[Saved entries]
BEGIN
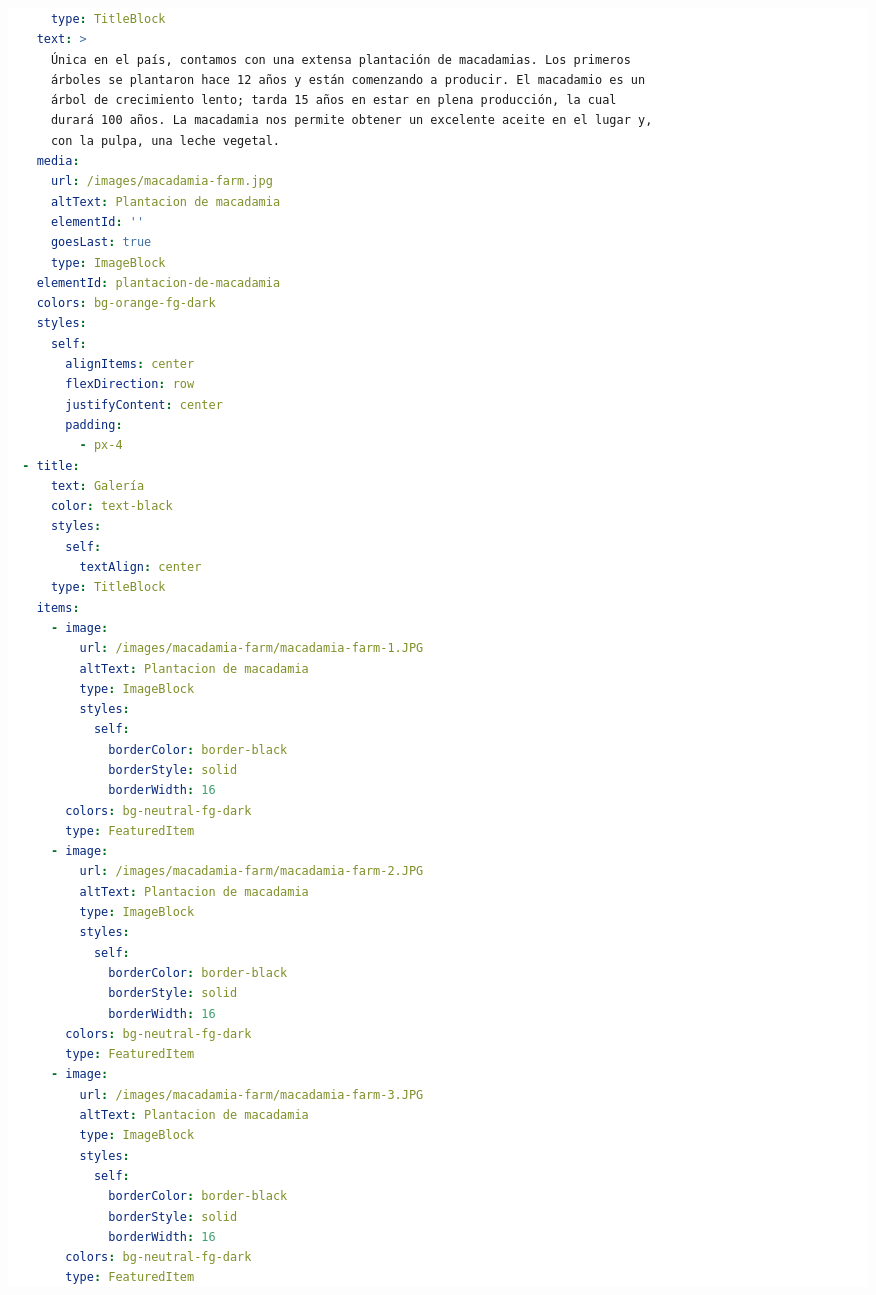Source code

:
 ```yaml
      type: TitleBlock
    text: >
      Única en el país, contamos con una extensa plantación de macadamias. Los primeros
      árboles se plantaron hace 12 años y están comenzando a producir. El macadamio es un
      árbol de crecimiento lento; tarda 15 años en estar en plena producción, la cual
      durará 100 años. La macadamia nos permite obtener un excelente aceite en el lugar y,
      con la pulpa, una leche vegetal.
    media:
      url: /images/macadamia-farm.jpg
      altText: Plantacion de macadamia
      elementId: ''
      goesLast: true
      type: ImageBlock
    elementId: plantacion-de-macadamia
    colors: bg-orange-fg-dark
    styles:
      self:
        alignItems: center
        flexDirection: row
        justifyContent: center
        padding:
          - px-4
  - title:
      text: Galería
      color: text-black
      styles:
        self:
          textAlign: center
      type: TitleBlock
    items:
      - image:
          url: /images/macadamia-farm/macadamia-farm-1.JPG
          altText: Plantacion de macadamia
          type: ImageBlock
          styles:
            self:
              borderColor: border-black
              borderStyle: solid
              borderWidth: 16
        colors: bg-neutral-fg-dark
        type: FeaturedItem
      - image:
          url: /images/macadamia-farm/macadamia-farm-2.JPG
          altText: Plantacion de macadamia
          type: ImageBlock
          styles:
            self:
              borderColor: border-black
              borderStyle: solid
              borderWidth: 16
        colors: bg-neutral-fg-dark
        type: FeaturedItem
      - image:
          url: /images/macadamia-farm/macadamia-farm-3.JPG
          altText: Plantacion de macadamia
          type: ImageBlock
          styles:
            self:
              borderColor: border-black
              borderStyle: solid
              borderWidth: 16
        colors: bg-neutral-fg-dark
        type: FeaturedItem
```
END
A verbatim copy of the entries, stripped of pictures, should be produced.

Source code

:
 ```yaml
      type: TitleBlock
    text: >
      Única en el país, contamos con una extensa plantación de macadamias. Los primeros
      árboles se plantaron hace 12 años y están comenzando a producir. El macadamio es un
      árbol de crecimiento lento; tarda 15 años en estar en plena producción, la cual
      durará 100 años. La macadamia nos permite obtener un excelente aceite en el lugar y,
      con la pulpa, una leche vegetal.
    media:
      url: /images/macadamia-farm.jpg
      altText: Plantacion de macadamia
      elementId: ''
      goesLast: true
      type: ImageBlock
    elementId: plantacion-de-macadamia
    colors: bg-orange-fg-dark
    styles:
      self:
        alignItems: center
        flexDirection: row
        justifyContent: center
        padding:
          - px-4
  - title:
      text: Galería
      color: text-black
      styles:
        self:
          textAlign: center
      type: TitleBlock
    items:
      - image:
          url: /images/macadamia-farm/macadamia-farm-1.JPG
          altText: Plantacion de macadamia
          type: ImageBlock
          styles:
            self:
              borderColor: border-black
              borderStyle: solid
              borderWidth: 16
        colors: bg-neutral-fg-dark
        type: FeaturedItem
      - image:
          url: /images/macadamia-farm/macadamia-farm-2.JPG
          altText: Plantacion de macadamia
          type: ImageBlock
          styles:
            self:
              borderColor: border-black
              borderStyle: solid
              borderWidth: 16
        colors: bg-neutral-fg-dark
        type: FeaturedItem
      - image:
          url: /images/macadamia-farm/macadamia-farm-3.JPG
          altText: Plantacion de macadamia
          type: ImageBlock
          styles:
            self:
              borderColor: border-black
              borderStyle: solid
              borderWidth: 16
        colors: bg-neutral-fg-dark
        type: FeaturedItem
```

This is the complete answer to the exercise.